-- Exercise instructions --
[a] In the UCLA patient story, swap "surgery" for "the operation" and write out the part starting with "On September 15, 2010, Jacqueline" and going on through "college in Pittsburgh.".
[b] According to the UCLA patient story, how old was Doug when he was diagnosed with Crohn's disease?

-- Supplied passage --
Do you have a story you'd like to share with UCLA Health Sciences Development?
E-mail Candie Goldbronn at cgoldbronn@support.ucla.edu


"For the last 11 years, UCLA has been there for me and my family. From the birth of our daughter to my continued care, UCLA has become an integral part of our family.  As we move forward, we will continue to be proud supporters. We realize that with the help of donors in the past, we are able to tell our story today. We will continue to give back. Thank you, UCLA, for welcoming us, caring for us, and allowing us to be part of the Bruin Family."

On September 15, 2010, Jacqueline gave her husband Doug one last kiss before surgery to have the majority of his colon removed. "Like any spouse, I was worried and scared. We had a five-year-old, and I kept thinking, 'Here we were again.' I was hoping and praying that his quality of life would improve and allow him to live a life outside of the bathroom." 

Doug was diagnosed with Crohn's disease, an inflammatory disorder of the intestines that may affect any part of the gastrointestinal tract, when he was 16. At that time, there wasn't much information or understanding of it, and he was in and out of treatment at the Cleveland Clinic and a small hospital near his college in Pittsburgh.

-- Data extracts --

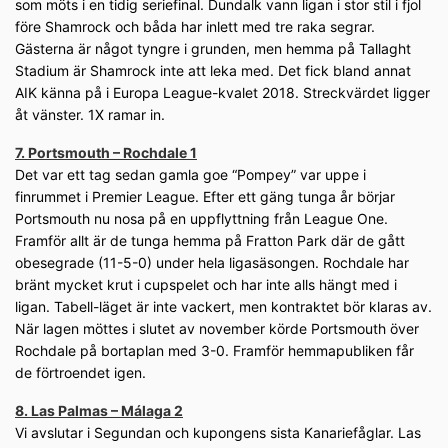
som möts i en tidig seriefinal. Dundalk vann ligan i stor stil i fjol
före Shamrock och båda har inlett med tre raka segrar.
Gästerna är något tyngre i grunden, men hemma på Tallaght
Stadium är Shamrock inte att leka med. Det fick bland annat
AIK känna på i Europa League-kvalet 2018. Streckvärdet ligger
åt vänster. 1X ramar in.
7. Portsmouth – Rochdale 1
Det var ett tag sedan gamla goe “Pompey” var uppe i
finrummet i Premier League. Efter ett gäng tunga år börjar
Portsmouth nu nosa på en uppflyttning från League One.
Framför allt är de tunga hemma på Fratton Park där de gått
obesegrade (11-5-0) under hela ligasäsongen. Rochdale har
bränt mycket krut i cupspelet och har inte alls hängt med i
ligan. Tabell-läget är inte vackert, men kontraktet bör klaras av.
När lagen möttes i slutet av november körde Portsmouth över
Rochdale på bortaplan med 3-0. Framför hemmapubliken får
de förtroendet igen.
8. Las Palmas – Málaga 2
Vi avslutar i Segundan och kupongens sista Kanariefåglar. Las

-- Written answers --
[a]
On September 15, 2010, Jacqueline gave her husband Doug one last kiss before the operation to have the majority of his colon removed. "Like any spouse, I was worried and scared. We had a five-year-old, and I kept thinking, 'Here we were again.' I was hoping and praying that his quality of life would improve and allow him to live a life outside of the bathroom." 

Doug was diagnosed with Crohn's disease, an inflammatory disorder of the intestines that may affect any part of the gastrointestinal tract, when he was 16. At that time, there wasn't much information or understanding of it, and he was in and out of treatment at the Cleveland Clinic and a small hospital near his college in Pittsburgh.

[b] He was 16.